▶ _DESCRIPTION OF THE TASK_:
Retype, word for word, every line of the records below starting at the one that contains "hfov_deg: 51.6" and ending at the one that contains "focal_mm: 4.28"; include both of those lines and nothing more.

▶ _DATASET ENTRIES_:
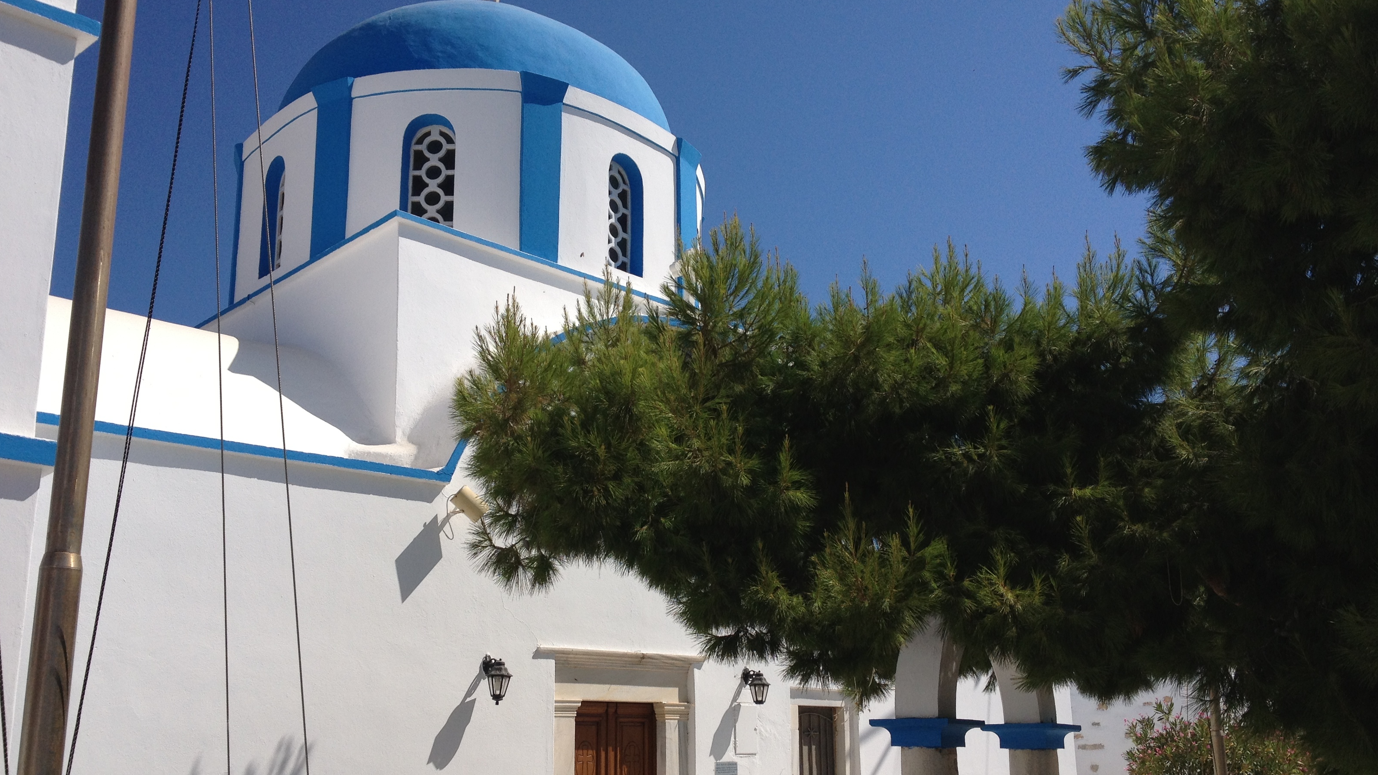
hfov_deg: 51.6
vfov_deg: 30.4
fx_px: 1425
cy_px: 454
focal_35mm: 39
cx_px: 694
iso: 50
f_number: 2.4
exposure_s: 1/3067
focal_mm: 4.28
--
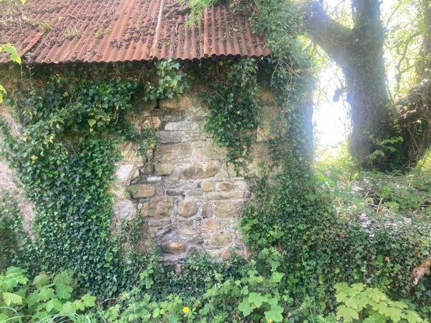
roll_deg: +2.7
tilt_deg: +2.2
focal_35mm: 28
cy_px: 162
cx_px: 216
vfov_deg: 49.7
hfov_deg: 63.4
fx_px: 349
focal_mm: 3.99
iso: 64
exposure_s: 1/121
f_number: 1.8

▶ _ANSWER SECTION_:
hfov_deg: 51.6
vfov_deg: 30.4
fx_px: 1425
cy_px: 454
focal_35mm: 39
cx_px: 694
iso: 50
f_number: 2.4
exposure_s: 1/3067
focal_mm: 4.28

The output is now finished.